(Saved data entries)
= = =
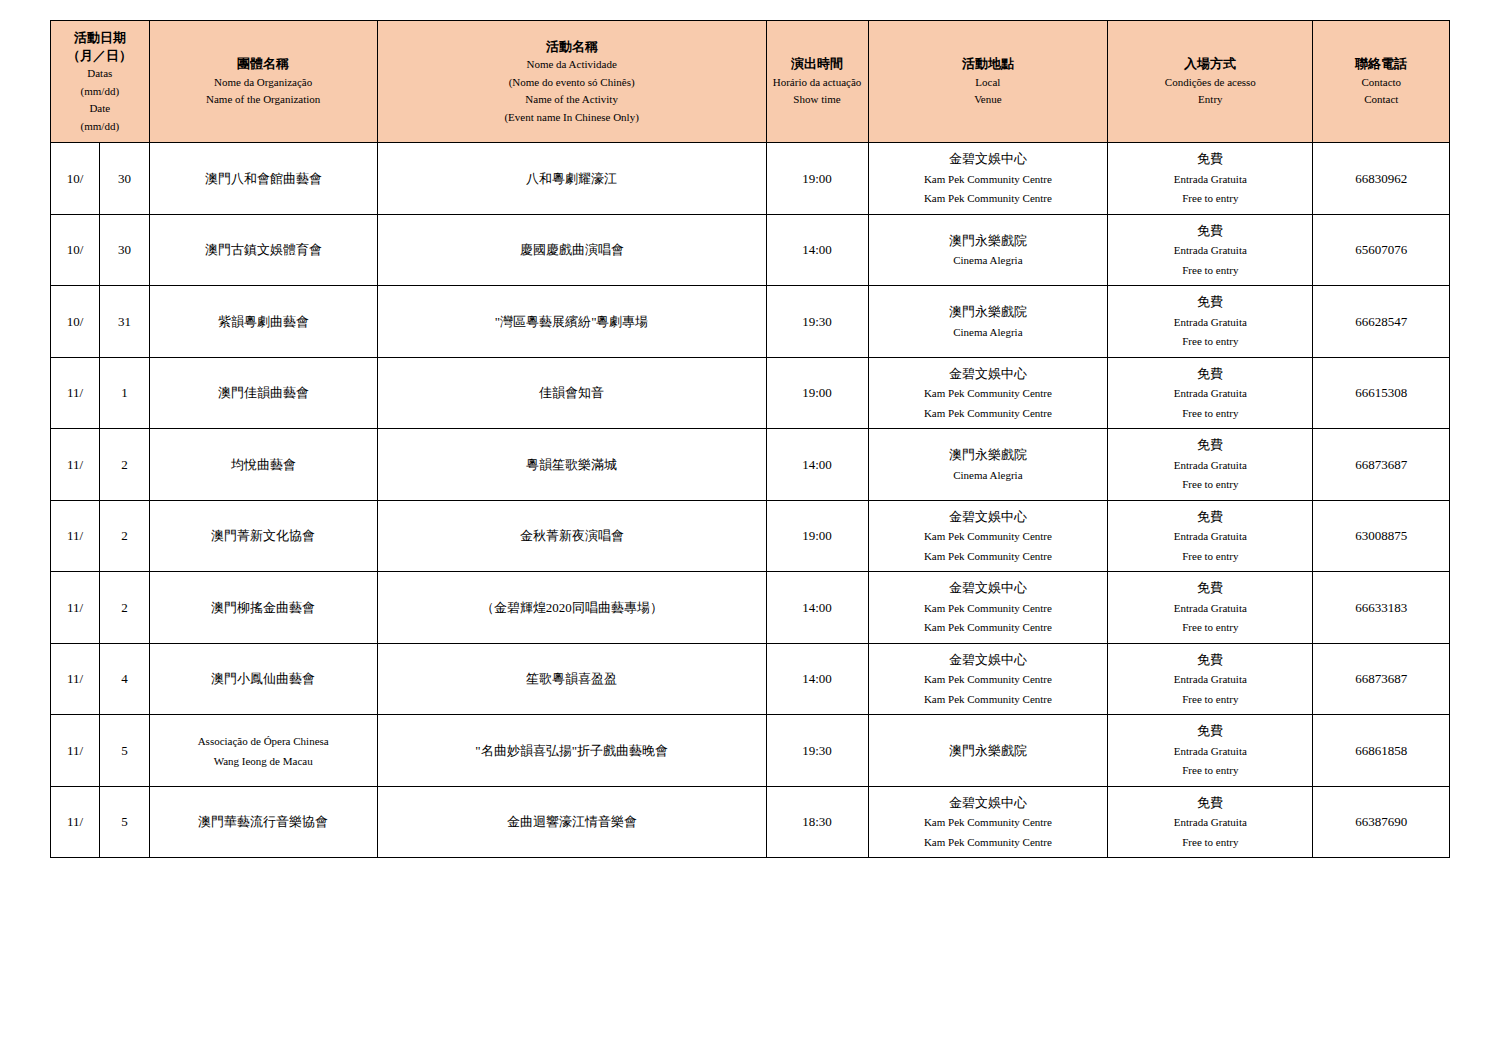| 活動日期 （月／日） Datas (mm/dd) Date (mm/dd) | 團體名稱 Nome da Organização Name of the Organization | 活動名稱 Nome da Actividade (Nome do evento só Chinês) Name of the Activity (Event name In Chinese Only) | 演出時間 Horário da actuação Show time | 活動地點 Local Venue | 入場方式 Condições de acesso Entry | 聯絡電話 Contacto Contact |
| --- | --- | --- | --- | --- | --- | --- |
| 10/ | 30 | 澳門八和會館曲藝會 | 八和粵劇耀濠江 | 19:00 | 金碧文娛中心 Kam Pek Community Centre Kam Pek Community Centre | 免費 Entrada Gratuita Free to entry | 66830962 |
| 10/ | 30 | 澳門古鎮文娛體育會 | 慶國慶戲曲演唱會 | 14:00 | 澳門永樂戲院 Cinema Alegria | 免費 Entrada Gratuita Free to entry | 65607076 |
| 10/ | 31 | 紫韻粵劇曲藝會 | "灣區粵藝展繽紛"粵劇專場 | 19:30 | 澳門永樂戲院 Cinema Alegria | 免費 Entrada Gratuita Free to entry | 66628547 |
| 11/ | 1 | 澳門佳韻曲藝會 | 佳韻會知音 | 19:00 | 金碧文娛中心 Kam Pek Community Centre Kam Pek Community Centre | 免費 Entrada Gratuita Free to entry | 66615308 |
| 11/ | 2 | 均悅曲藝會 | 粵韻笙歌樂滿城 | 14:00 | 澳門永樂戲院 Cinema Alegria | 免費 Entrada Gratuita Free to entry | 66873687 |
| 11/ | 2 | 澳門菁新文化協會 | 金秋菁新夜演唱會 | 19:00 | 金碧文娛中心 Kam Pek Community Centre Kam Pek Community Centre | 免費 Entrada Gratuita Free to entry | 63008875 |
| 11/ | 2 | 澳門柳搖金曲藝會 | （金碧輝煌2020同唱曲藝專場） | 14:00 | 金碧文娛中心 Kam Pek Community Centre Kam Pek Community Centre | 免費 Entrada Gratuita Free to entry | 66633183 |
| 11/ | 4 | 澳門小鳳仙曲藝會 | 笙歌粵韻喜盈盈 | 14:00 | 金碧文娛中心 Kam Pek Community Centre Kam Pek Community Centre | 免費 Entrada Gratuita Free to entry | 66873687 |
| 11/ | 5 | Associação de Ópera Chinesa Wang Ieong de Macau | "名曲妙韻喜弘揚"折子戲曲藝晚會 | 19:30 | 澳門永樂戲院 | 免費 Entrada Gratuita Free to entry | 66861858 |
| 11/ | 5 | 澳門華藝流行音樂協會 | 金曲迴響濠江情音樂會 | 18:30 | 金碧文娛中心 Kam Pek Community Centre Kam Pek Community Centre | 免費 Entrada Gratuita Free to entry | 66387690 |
= = =
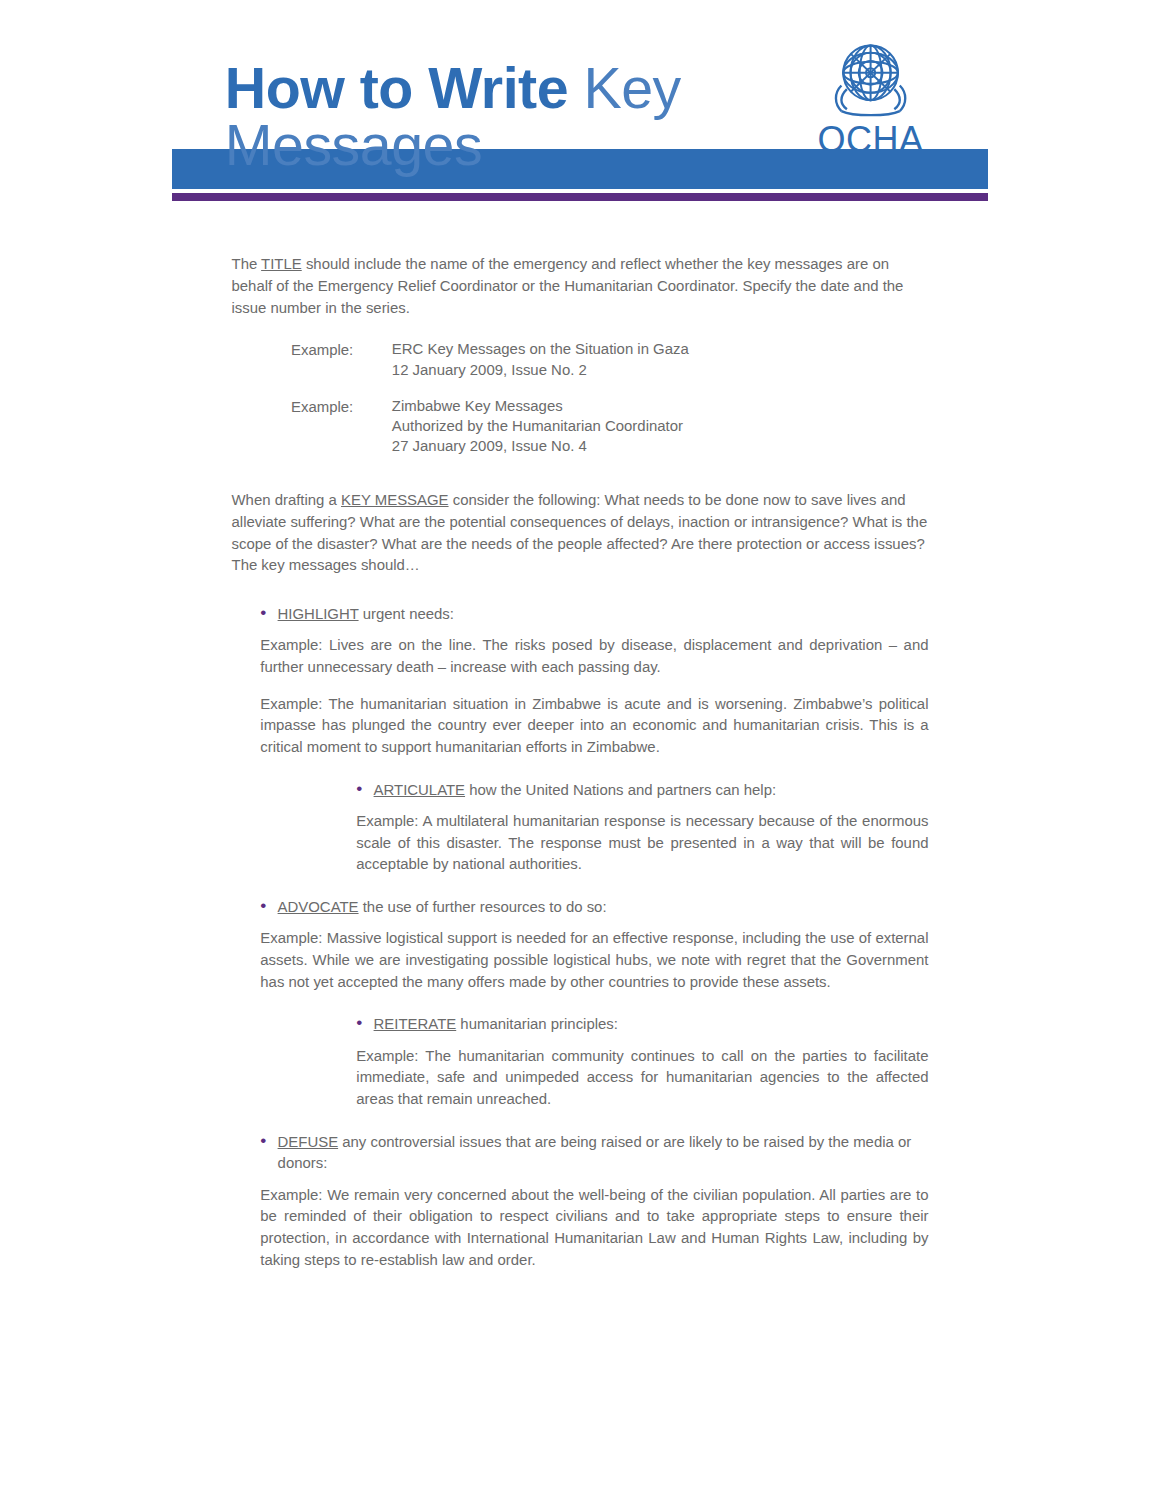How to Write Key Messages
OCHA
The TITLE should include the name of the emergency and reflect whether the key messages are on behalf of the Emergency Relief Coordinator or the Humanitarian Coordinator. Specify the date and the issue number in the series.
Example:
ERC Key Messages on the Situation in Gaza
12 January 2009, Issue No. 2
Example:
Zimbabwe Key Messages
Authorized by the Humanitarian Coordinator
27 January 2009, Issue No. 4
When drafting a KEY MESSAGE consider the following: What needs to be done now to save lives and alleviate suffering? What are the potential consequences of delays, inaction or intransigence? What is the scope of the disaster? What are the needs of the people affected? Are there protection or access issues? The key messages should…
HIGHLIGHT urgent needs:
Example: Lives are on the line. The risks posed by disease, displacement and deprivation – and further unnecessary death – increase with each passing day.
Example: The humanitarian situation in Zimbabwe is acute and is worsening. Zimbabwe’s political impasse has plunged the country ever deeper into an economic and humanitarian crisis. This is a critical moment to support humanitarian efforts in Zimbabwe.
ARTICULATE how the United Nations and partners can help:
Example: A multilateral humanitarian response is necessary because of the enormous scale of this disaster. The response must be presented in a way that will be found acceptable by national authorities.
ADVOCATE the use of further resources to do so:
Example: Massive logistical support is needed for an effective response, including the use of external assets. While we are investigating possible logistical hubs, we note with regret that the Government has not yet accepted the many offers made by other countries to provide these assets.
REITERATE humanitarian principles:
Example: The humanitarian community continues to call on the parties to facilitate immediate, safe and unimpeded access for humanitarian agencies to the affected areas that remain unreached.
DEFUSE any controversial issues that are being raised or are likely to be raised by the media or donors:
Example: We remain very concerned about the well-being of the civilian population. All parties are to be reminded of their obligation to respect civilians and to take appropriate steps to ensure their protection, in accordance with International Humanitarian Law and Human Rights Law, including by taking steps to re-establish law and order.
= = =
* _PROBLEM DESCRIPTION_: Beginning with the line that has "The TITLE should" and ending with the line that has "Example: Lives are", set down the lines above exactly and include no others.

* _TASK RESPONSE_:
The TITLE should include the name of the emergency and reflect whether the key messages are on behalf of the Emergency Relief Coordinator or the Humanitarian Coordinator. Specify the date and the issue number in the series.
Example:
ERC Key Messages on the Situation in Gaza
12 January 2009, Issue No. 2
Example:
Zimbabwe Key Messages
Authorized by the Humanitarian Coordinator
27 January 2009, Issue No. 4
When drafting a KEY MESSAGE consider the following: What needs to be done now to save lives and alleviate suffering? What are the potential consequences of delays, inaction or intransigence? What is the scope of the disaster? What are the needs of the people affected? Are there protection or access issues? The key messages should…
HIGHLIGHT urgent needs:
Example: Lives are on the line. The risks posed by disease, displacement and deprivation – and further unnecessary death – increase with each passing day.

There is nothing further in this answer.